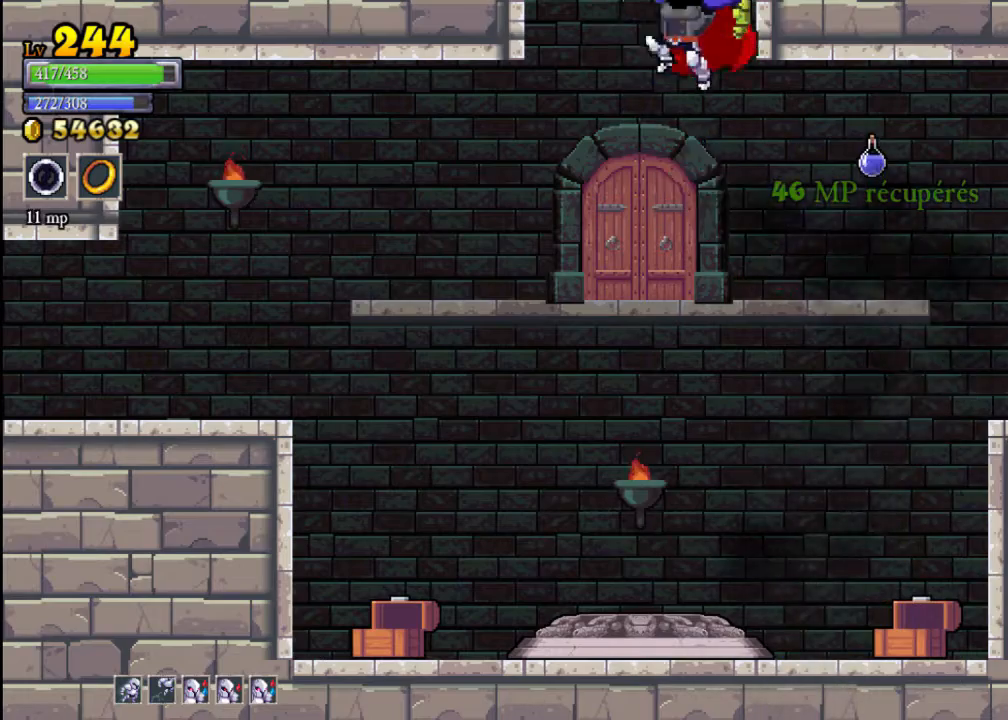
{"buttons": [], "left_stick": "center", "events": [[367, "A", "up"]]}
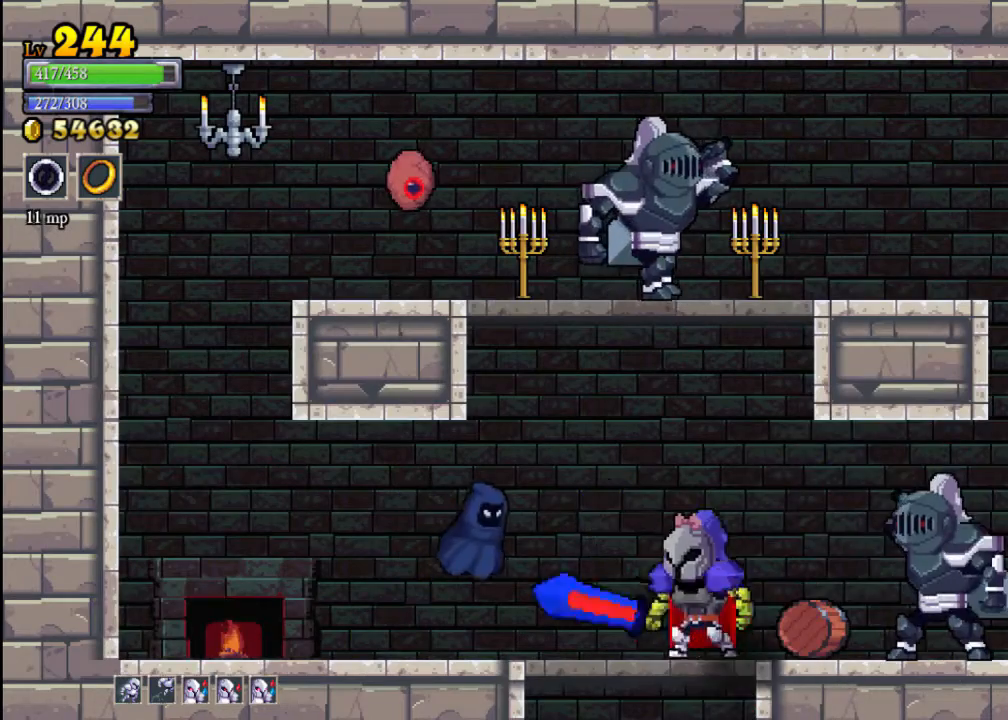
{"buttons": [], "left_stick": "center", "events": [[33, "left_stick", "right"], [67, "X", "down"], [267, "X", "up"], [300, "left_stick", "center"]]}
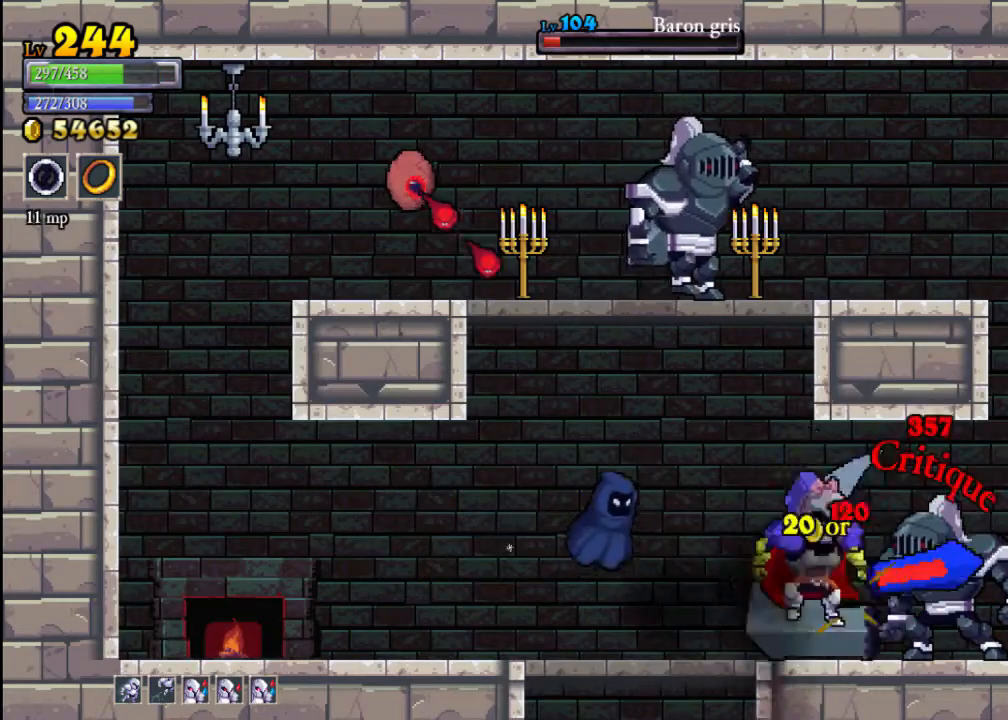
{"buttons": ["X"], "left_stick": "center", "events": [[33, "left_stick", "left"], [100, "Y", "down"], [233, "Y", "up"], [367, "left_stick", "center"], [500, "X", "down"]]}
#####
Work order
The whole listing is to be retyped exactly, with its pictures removed.

Reply to the exercise
{"buttons": [], "left_stick": "center", "events": [[367, "A", "up"]]}
{"buttons": [], "left_stick": "center", "events": [[33, "left_stick", "right"], [67, "X", "down"], [267, "X", "up"], [300, "left_stick", "center"]]}
{"buttons": ["X"], "left_stick": "center", "events": [[33, "left_stick", "left"], [100, "Y", "down"], [233, "Y", "up"], [367, "left_stick", "center"], [500, "X", "down"]]}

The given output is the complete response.